Mast cells and the cyclooxygenase pathway mediate colonic afferent nerve sensitization in a murine colitis model

IntroductionIntestinal inflammation alters colonic afferent nerve sensitivity which may contribute to patients' perception of abdominal discomfort. We aimed to explore whether mast cells and the cyclooxygenase pathway are involved in altered afferent nerve sensitivity during colitis.MethodsC57Bl6 mice received 3% dextran-sulfate sodium (DSS) in drinking water for 7 days to induce colitis. Control animals received regular water. On day 8 inflammation was assessed in the proximal colon by morphology and histology. Extracellular afferent nerve discharge was recorded from the mesenteric nerve of a 2 cm colonic segment. Subgroups were treated in vitro with the mast cell stabilizer doxantrazole (10− 4 M) or the cyclooxygenase inhibitor naproxen (10− 5 M).ResultsDSS colitis resulted in morphological and histological signs of inflammation. At baseline, peak firing was 11 ± 2 imp s− 1 in colitis segments and 5 ± 1 imp s− 1 in uninflamed control segments (p < 0.05; mean ± SEM; each n = 6). In colitis segments, afferent nerve discharge to bradykinin (0.5 μM) was increased to 47 ± 7 compared to 23 ± 6 imp s− 1 in recordings from non-inflamed control tissue (p < 0.05). Mechanosensitivity during luminal ramp distension (0-80 cm H2O) was increased reaching 24 ± 5 imp s− 1 at 80 cm H2O during colitis compared to 14 ± 2 in non-inflamed controls (p < 0.05). Doxantrazole or naproxen reduced afferent discharge to bradykinin and luminal ramp distension in colitis segments to control levels.ConclusionIntestinal inflammation sensitizes mesenteric afferent nerve fibers to bradykinin and mechanical stimuli. The underlying mechanism responsible for this sensitization seems to involve mast cells and prostaglandins.

Extracted information:
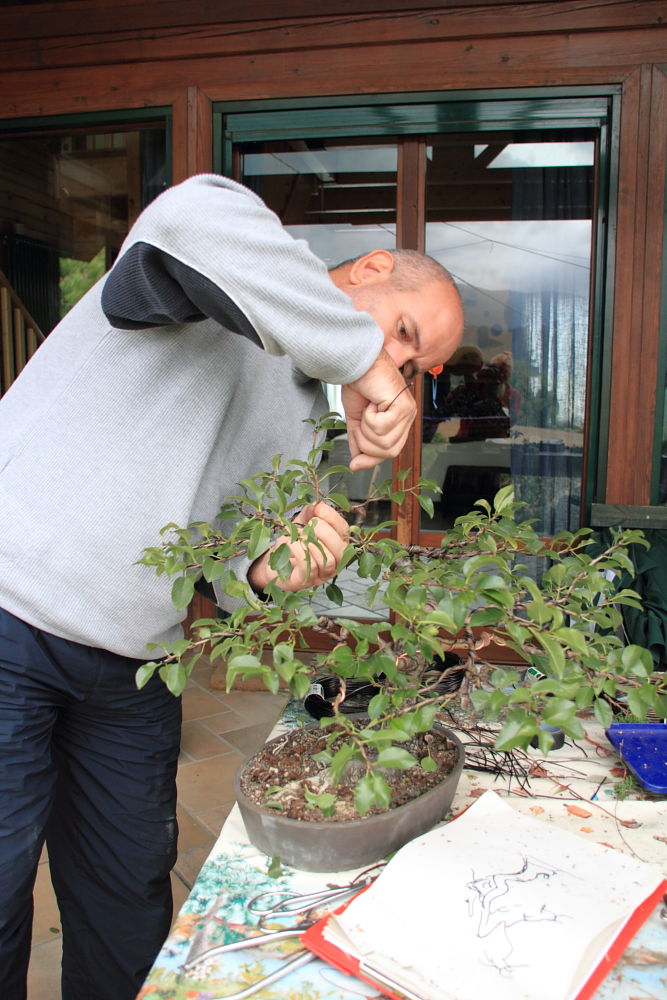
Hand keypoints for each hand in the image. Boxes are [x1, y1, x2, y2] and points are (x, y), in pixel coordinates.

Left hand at [248, 502, 349, 592]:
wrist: (271, 564)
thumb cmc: (291, 544)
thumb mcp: (301, 524)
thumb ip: (310, 513)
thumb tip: (318, 505)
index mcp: (336, 546)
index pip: (344, 532)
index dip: (334, 519)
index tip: (319, 509)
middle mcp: (333, 563)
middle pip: (342, 549)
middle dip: (326, 533)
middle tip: (309, 525)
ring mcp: (320, 576)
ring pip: (328, 561)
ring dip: (312, 543)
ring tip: (298, 535)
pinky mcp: (305, 581)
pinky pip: (310, 568)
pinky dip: (301, 552)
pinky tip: (291, 543)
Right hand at [341, 349, 416, 470]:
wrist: (356, 363)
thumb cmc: (359, 384)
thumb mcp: (357, 421)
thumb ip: (359, 442)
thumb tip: (355, 464)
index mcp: (400, 420)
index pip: (390, 452)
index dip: (371, 458)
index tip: (355, 464)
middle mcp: (408, 417)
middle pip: (389, 451)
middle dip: (367, 443)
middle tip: (361, 421)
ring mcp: (408, 411)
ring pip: (385, 442)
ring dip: (367, 429)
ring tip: (367, 409)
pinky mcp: (403, 406)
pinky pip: (381, 428)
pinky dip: (369, 418)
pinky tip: (371, 402)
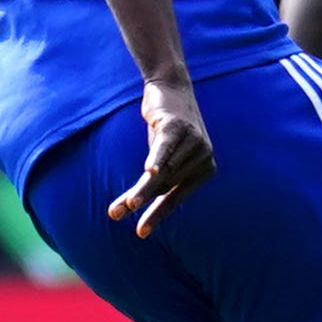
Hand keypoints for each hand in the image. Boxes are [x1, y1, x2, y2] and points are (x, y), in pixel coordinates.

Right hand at [110, 75, 214, 233]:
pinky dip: (157, 159)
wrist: (171, 88)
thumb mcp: (162, 158)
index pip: (175, 198)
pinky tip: (149, 171)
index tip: (140, 233)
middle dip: (138, 200)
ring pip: (160, 172)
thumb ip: (153, 180)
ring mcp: (194, 142)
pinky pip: (165, 147)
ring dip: (138, 189)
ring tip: (120, 206)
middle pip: (162, 185)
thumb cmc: (168, 129)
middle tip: (116, 215)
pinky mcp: (178, 126)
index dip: (156, 215)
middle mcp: (204, 157)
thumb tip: (128, 208)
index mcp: (204, 170)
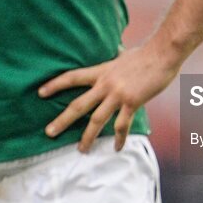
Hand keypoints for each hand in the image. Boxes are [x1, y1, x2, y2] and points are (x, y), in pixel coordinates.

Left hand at [39, 44, 178, 152]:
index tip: (40, 92)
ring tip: (81, 150)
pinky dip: (120, 138)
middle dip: (62, 120)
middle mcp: (105, 84)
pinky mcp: (132, 102)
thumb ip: (116, 59)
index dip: (55, 84)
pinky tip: (117, 148)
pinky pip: (123, 125)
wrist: (162, 54)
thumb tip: (116, 52)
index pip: (72, 77)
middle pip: (78, 104)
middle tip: (48, 132)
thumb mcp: (123, 55)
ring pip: (97, 119)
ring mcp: (118, 94)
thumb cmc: (145, 54)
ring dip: (87, 136)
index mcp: (101, 71)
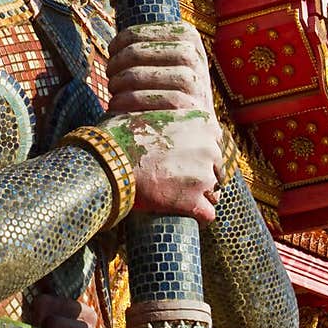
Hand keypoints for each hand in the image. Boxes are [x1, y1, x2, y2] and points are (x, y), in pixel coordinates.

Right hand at [105, 20, 223, 223]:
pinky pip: (207, 214)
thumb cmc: (122, 133)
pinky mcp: (195, 201)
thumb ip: (169, 119)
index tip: (182, 159)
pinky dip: (196, 215)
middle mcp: (210, 147)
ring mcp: (205, 175)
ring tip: (176, 196)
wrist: (110, 159)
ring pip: (213, 191)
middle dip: (200, 175)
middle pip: (216, 168)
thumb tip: (164, 123)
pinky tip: (181, 212)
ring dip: (198, 195)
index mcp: (203, 123)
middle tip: (178, 180)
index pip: (213, 142)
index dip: (197, 153)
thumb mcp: (150, 113)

Work required:
Reproduce the full abstract on mast cells and colonic afferent nerve sensitization word for word, from its title to its last sentence.

Worked solution:
Mast cells and the cyclooxygenase pathway mediate colonic afferent nerve sensitization in a murine colitis model

IntroductionIntestinal inflammation alters colonic afferent nerve sensitivity which may contribute to patients' perception of abdominal discomfort. We aimed to explore whether mast cells and the cyclooxygenase pathway are involved in altered afferent nerve sensitivity during colitis.MethodsC57Bl6 mice received 3% dextran-sulfate sodium (DSS) in drinking water for 7 days to induce colitis. Control animals received regular water. On day 8 inflammation was assessed in the proximal colon by morphology and histology. Extracellular afferent nerve discharge was recorded from the mesenteric nerve of a 2 cm colonic segment. Subgroups were treated in vitro with the mast cell stabilizer doxantrazole (10− 4 M) or the cyclooxygenase inhibitor naproxen (10− 5 M).ResultsDSS colitis resulted in morphological and histological signs of inflammation. At baseline, peak firing was 11 ± 2 imp s− 1 in colitis segments and 5 ± 1 imp s− 1 in uninflamed control segments (p < 0.05; mean ± SEM; each n = 6). In colitis segments, afferent nerve discharge to bradykinin (0.5 μM) was increased to 47 ± 7 compared to 23 ± 6 imp s− 1 in recordings from non-inflamed control tissue (p < 0.05). Mechanosensitivity during luminal ramp distension (0-80 cm H2O) was increased reaching 24 ± 5 imp s− 1 at 80 cm H2O during colitis compared to 14 ± 2 in non-inflamed controls (p < 0.05). Doxantrazole or naproxen reduced afferent discharge to bradykinin and luminal ramp distension in colitis segments to control levels.ConclusionIntestinal inflammation sensitizes mesenteric afferent nerve fibers to bradykinin and mechanical stimuli. The underlying mechanism responsible for this sensitization seems to involve mast cells and prostaglandins.